Source of quote. Eyles paper.

Gremlins have been around for a long time!
posted by Twang at 4:51 PM on June 5, 2019 [1 favorite]


Or as we say in our office - "one computer talking to another computer - what could possibly go wrong?"

Part of the problem is that if there is bad data/info - it gets transmitted through all the interconnected systems. An example right at the WTF end of the spectrum - the wrong date of birth was put on the hospital certificate at the time the baby was born (major stressful birth - both mother and child at risk of birth - more than 24 hours of surgery - etc - so no-one paying much attention to paperwork). The baby is now 5 years old and the parents have a filing cabinet full of documentation trying to keep up with/correct the error.
posted by Barbara Spitzer at 6:23 PM on June 5, 2019 [1 favorite]

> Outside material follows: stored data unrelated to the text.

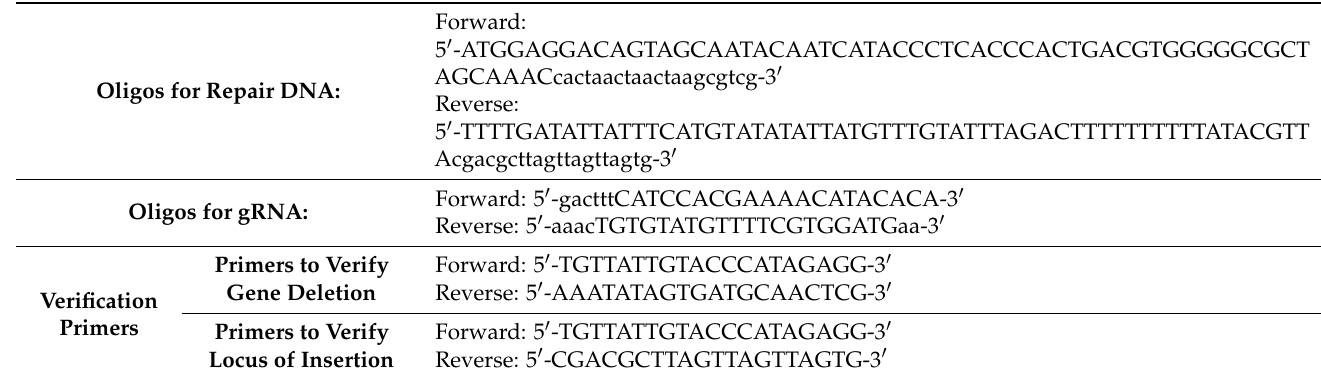
Table 2. Oligonucleotide sequences of repair DNA, gRNA, and verification primers. The insertion cassette is indicated with lowercase letters within the repair DNA sequences. gRNA modifications according to Akhmetov et al. [65] are also indicated with lowercase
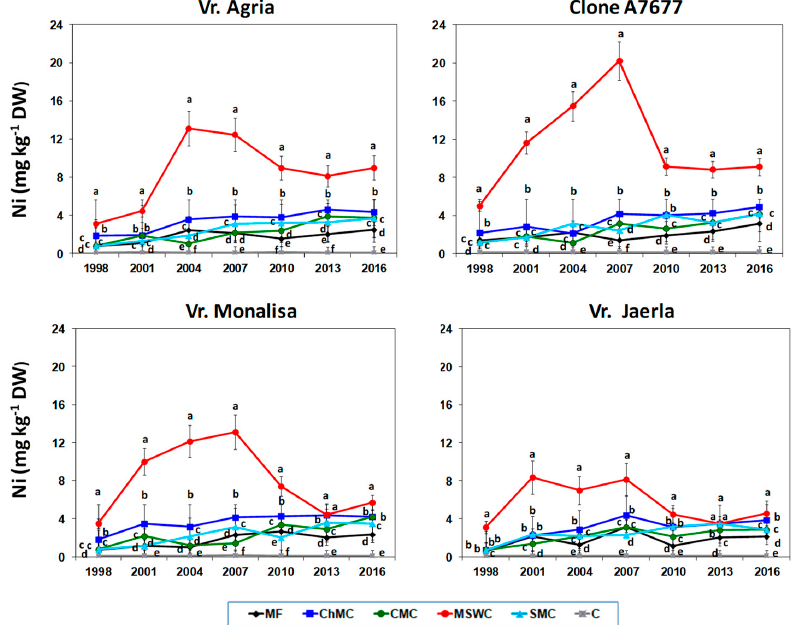
Figure 13. Evolution of nickel content (mg kg − 1 DW) in potato tubers of the Agria, Monalisa, Jaerla and clone A7677 varieties (1998–2016) versus the application of compost from different organic amendments. The means with different lowercase letters within each season indicate significant differences between the treatments ( p < 0.001). Bars stands for standard deviations. MF: mineral fertilizer; ChMC: chicken manure compost; CMC: cow manure compost; MSWC: municipal solid waste compost; SMC: sheep manure compost; C: control.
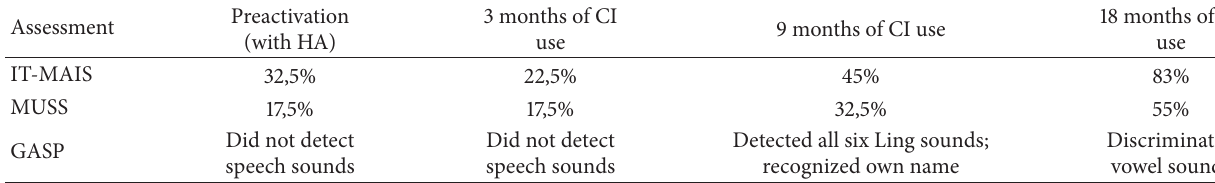
Table 2: Behavioral results at the four assessments.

I've written production test code for computing hardware, and it's harder than you might think. Take memory tests. You might think that if you write all ones to all memory locations and then all zeros, you'll find any stuck bits, lines or chips - and you will. But there are other error conditions that will only come out of you write alternating ones and zeros. or alternating pages of ones and zeros, or if you hit a particular magic boundary when this or that chip is out of spec.

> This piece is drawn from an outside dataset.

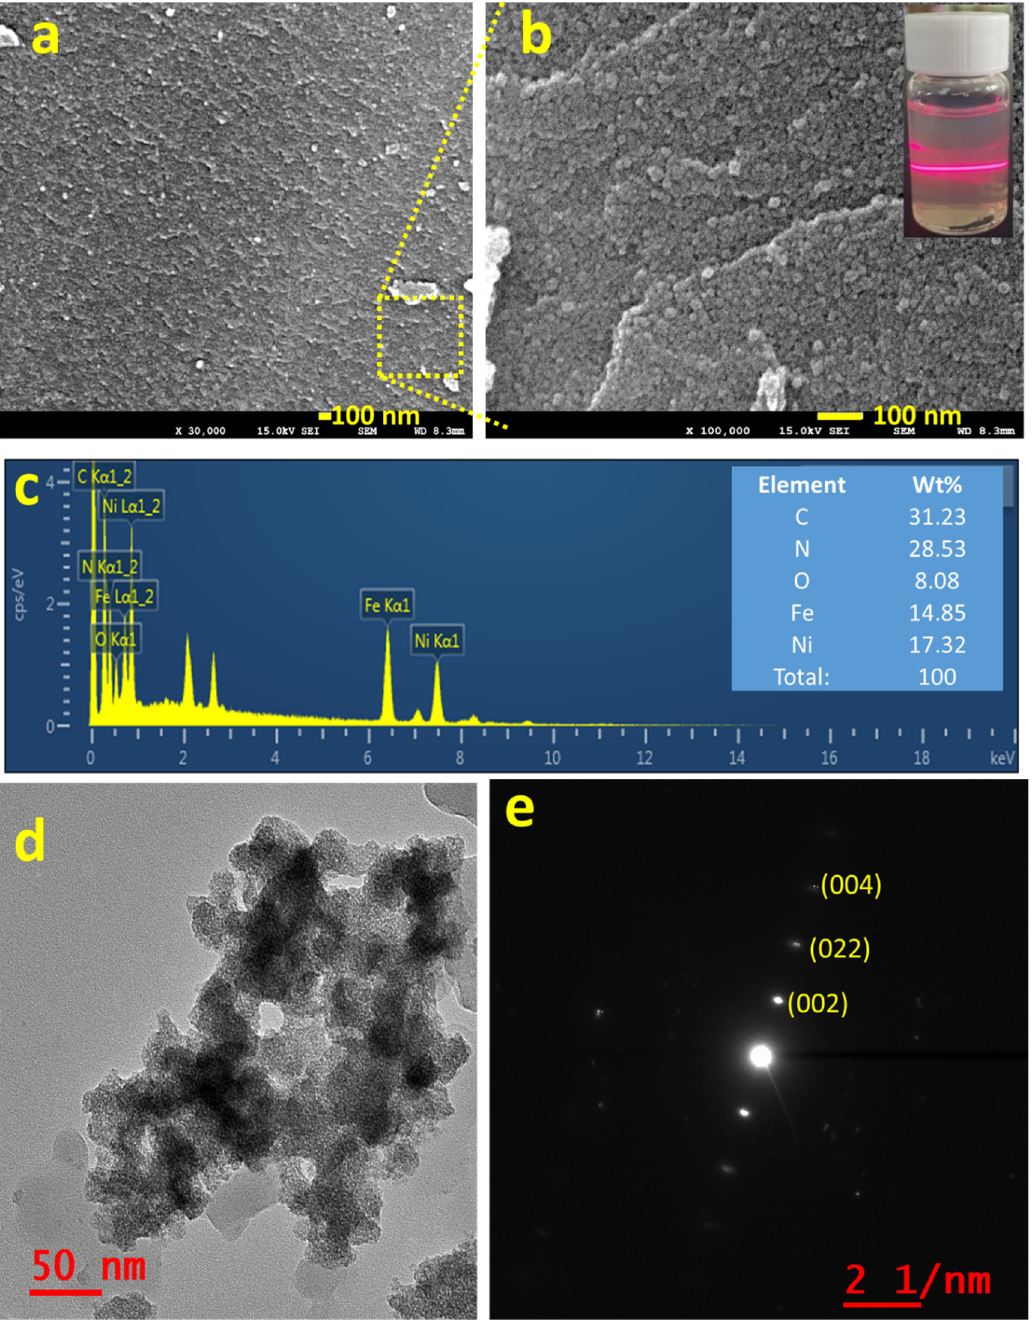
Figure 2. ( a , b ) FE-SEM images (inset of b shows the digital photographs of Tyndall light-scattering experiment), ( c ) EDS spectra (inset shows the elemental wt. %), ( d ) HR-TEM image, and ( e ) SAED pattern of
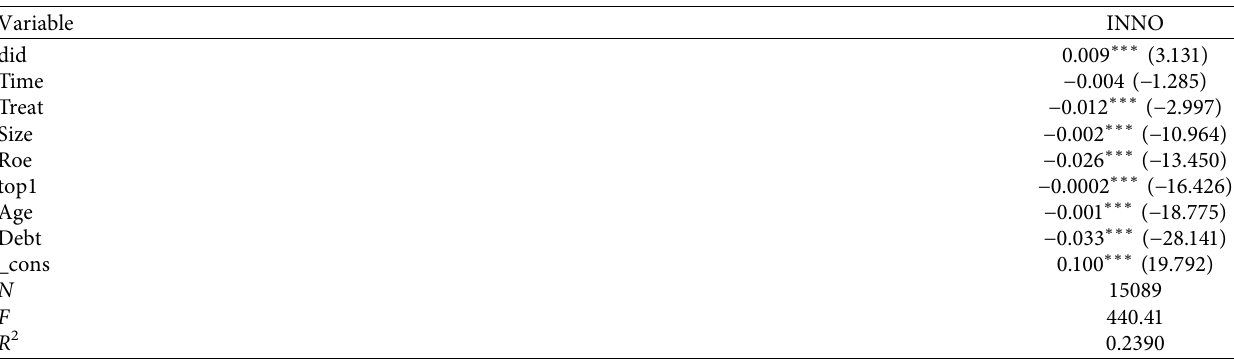
Table 10: The results of PSM-DID test.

You end up, as always, making tradeoffs. If you're making 100,000 home computers and you spend an extra hour per unit in testing looking for a one in ten million error. it's probably not worth it. The cost of replacing units that fail in the field is a lot less than doing the testing. (However, 25 percent DOA will kill you, as it did for one company I worked for.)


If you're building avionics, your equations are different. You spend much longer in testing, you build in redundancy, you keep a much closer eye on failure stats

The famous Apollo 11 1201 alarm on descent was... a checklist failure. It didn't cause a mission abort or worse because of many factors, including a very robust executive code architecture, a very great deal of pre-flight simulation and testing, and a mission ops culture that emphasized personal responsibility and trust. Technology and people both will fail, and you design not just your product but your organisation for that in the knowledge that the design process itself is fallible.
posted by Devonian at 5:56 AM on June 6, 2019 [3 favorites]


The neural net weights at least will shrug off corrupted bits from flying space neutrons, by their nature.

I'm curious about this, can anyone provide a reference?